(Given data)

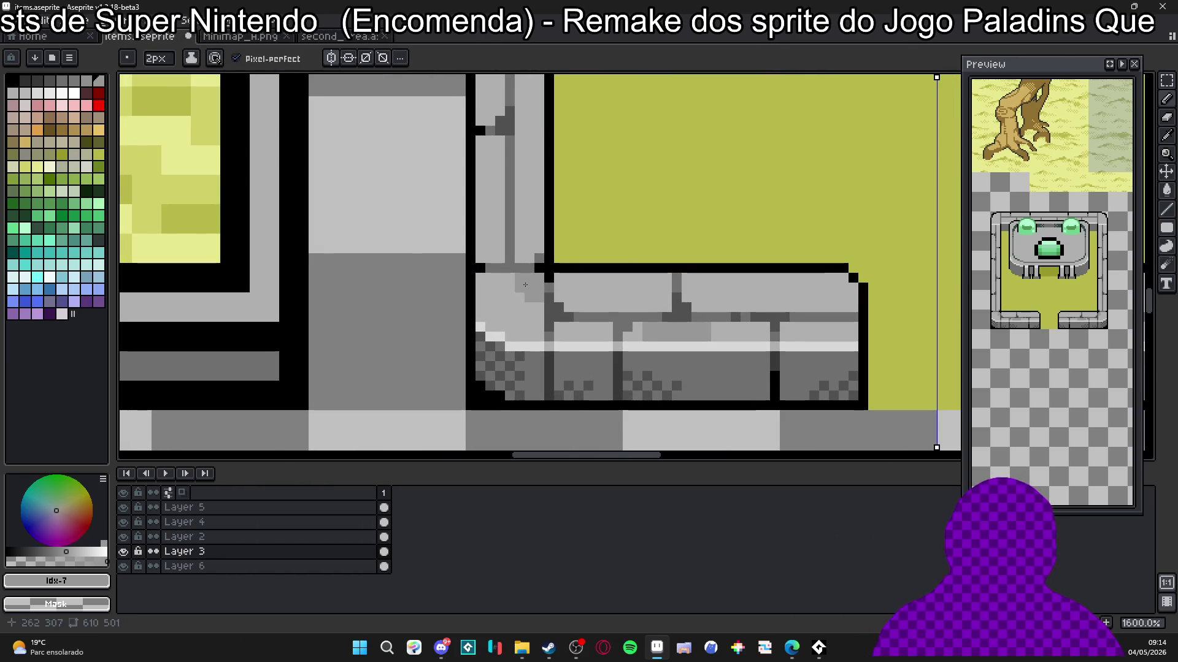
key("ctrl+z")
Step: Add grey patches at the brick's upper-left and corner, then return to a 1px brush
left_click_drag(506, 283, 535, 307)
scroll(537, 318, "down", 4)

(End Given data)

**The problem**
Your reply should hold every line above exactly as written and none of the pictures.

**Result of the task**
key("ctrl+z")
Step: Add grey patches at the brick's upper-left and corner, then return to a 1px brush
left_click_drag(506, 283, 535, 307)
scroll(537, 318, "down", 4)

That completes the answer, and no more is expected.